Madencilik faaliyetlerinden vazgeçilmesi mümkün olmadığına göre, madenlerin çıkartılmasında kamu yararının yanında doğal
kaynakların korunması ve çevre kirliliği oluşturmaması konusunda da daha duyarlı olunmalı ve uygun bertaraf yöntemleri için çeşitli
mühendislik tekniklerinin uygulanması hedeflenmelidir. Madencilik faaliyetleri sonucu oluşan atıklardan olan çamur genel olarak
arazilerde (atık barajlarında veya atık döküm sahalarında) depolanarak bertaraf edilmektedir. Bu depolama alanlarında ise asit
maden drenajı (sülfit oksidasyonundan dolayı), geoteknik stabilite ve diğer bazı sebeplerden dolayı çevresel sorunlar meydana
gelebilmektedir. Yerüstü atık barajları depolama alanlarında oluşan olumsuz nedenlerden dolayı maden atığı çamurların sucul alıcı
ortamlarda bertarafı, özellikle sabit indirgeme koşulları altında ve sülfit minerallerinin jeokimyasal olarak istikrarlı olduğu derin
deniz altlarında bertarafı bir seçenek olarak görülebilir. Bu çalışmada, maden atıklarının ve maden cevheri zenginleştirme
atıklarından olan sulu çamurun (maden atık çamurunun) genel bertaraf yöntemleri, özellikle denizaltına deşarj ve denizaltında
depolama yöntemi incelenmiştir. Bu yöntemin olası olumlu/olumsuz çevresel etkileri tartışılmıştır. Türkiye’de bulunan maden atığı
çamuru derin denizaltı depolama (Karadeniz için) tesisi ve bu deşarjın (yöntemin) etkilerini belirlemek için yapılan deneysel çalışmalar
değerlendirilmiştir. Bu kapsamda yapılan deneysel çalışmalar değerlendirildiğinde, derin deniz deşarjı tesisiyle Karadeniz’e deşarj
edilen maden atık çamurlarının denizin tabanına doğru hareket eden bir atık olduğu (negatif yüzerliliğe sahip veya batan atık), anoksik
bölgeden oksijenli bölgeye yükselemediği belirlenmiştir. The mining industry is one of the most important industrial activities that are playing a role to development of the modern society and
at same time, this industry is the world's largest waste-producing industry. The raw materials, which are needed for the developing
technology and industrial activities, are obtained from naturel sources with the mine activities. These mine activities can lead to
destruction of biological diversity and environmental pollution problems. According to the abandonment of mining activities not
possible, these activities should also be more sensitive to protection of natural sources and prevention of environmental pollution. The
appropriate disposal methods and application of various engineering techniques should be investigated for this purpose. Mine waste
sludge (or slurry sludge) which is produced from ore process generally is disposal in on-land storage facilities. The various
environmental problems can arise due to acid mine drainage (due to sulfite oxidation), geotechnical stability and some other reasons
in on-land storage areas. Due to negative effects of on-land storage facilities on the environment, mine tailings (or mine waste sludge)

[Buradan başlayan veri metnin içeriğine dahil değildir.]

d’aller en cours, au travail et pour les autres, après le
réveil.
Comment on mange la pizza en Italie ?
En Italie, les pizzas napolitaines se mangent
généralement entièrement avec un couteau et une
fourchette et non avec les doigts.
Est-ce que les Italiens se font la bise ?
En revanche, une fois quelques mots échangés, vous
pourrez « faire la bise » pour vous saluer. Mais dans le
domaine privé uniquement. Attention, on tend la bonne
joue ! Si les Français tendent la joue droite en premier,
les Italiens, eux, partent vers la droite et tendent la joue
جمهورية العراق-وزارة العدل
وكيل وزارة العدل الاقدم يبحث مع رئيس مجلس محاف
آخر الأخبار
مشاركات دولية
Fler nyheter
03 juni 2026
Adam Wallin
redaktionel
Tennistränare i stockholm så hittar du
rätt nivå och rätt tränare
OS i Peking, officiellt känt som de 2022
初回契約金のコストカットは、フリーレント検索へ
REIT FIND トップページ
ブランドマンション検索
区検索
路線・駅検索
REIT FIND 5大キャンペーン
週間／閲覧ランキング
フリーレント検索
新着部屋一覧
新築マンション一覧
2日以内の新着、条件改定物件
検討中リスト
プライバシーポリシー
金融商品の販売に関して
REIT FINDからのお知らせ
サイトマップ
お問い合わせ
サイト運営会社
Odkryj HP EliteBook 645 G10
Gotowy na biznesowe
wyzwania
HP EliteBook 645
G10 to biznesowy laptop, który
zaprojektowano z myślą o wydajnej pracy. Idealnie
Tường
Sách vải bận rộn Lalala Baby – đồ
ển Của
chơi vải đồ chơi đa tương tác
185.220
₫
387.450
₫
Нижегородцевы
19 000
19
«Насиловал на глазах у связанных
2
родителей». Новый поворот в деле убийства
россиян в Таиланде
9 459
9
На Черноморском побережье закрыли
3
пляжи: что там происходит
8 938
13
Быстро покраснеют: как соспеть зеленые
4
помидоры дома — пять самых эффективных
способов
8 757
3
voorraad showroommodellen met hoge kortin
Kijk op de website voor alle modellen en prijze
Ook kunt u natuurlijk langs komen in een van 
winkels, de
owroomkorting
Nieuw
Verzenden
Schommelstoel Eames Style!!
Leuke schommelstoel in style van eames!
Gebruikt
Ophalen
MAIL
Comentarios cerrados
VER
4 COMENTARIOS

disposal in the receiving environments such as submarine, under constant reduction conditions and geochemically stable sulphite
minerals, can see as a new and safer alternative method to land storage facilities. In this study, general disposal methods (especially
submarine disposal method) were investigated for mine waste sludge or mine tailings that are forming from ore process. Possible
positive and negative environmental effects of this method were discussed. Submarine disposal plant of mine tailings (for the Black
Sea) in Turkey and studies to determine the effects of this discharge were evaluated. According to the results of these experimental
studies, the mine tailings (or mine waste sludge) which is discharged to Black Sea are defined as a negative buoyancy waste because
of it moved to bottom of the sea and could not to reach the strata where living organisms from the anoxic zone.